To do | Copy out each line of the listing below that contains the word "Karzai".

--- Raw data ---

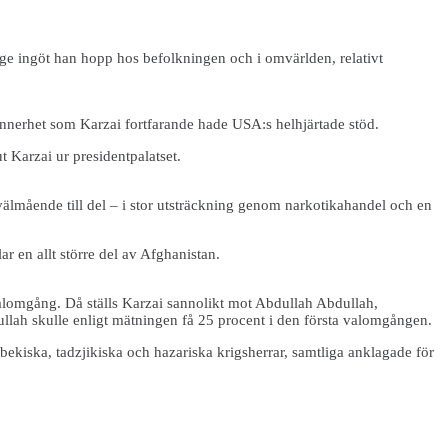
ge ingöt han hopp hos befolkningen och i omvärlden, relativt
ynnerhet som Karzai fortfarande hade USA:s helhjärtade stöd.
t Karzai ur presidentpalatset.
n välmående till del – i stor utsträckning genom narkotikahandel och en
ar en allt större del av Afghanistan.
valomgång. Då ställs Karzai sannolikt mot Abdullah Abdullah,
llah skulle enligt mätningen få 25 procent i den första valomgången.
ekiska, tadzjikiska och hazariska krigsherrar, samtliga anklagade för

---

Task solution |
ynnerhet som Karzai fortfarande hade USA:s helhjärtade stöd.
t Karzai ur presidentpalatset.
valomgång. Då ställs Karzai sannolikt mot Abdullah Abdullah,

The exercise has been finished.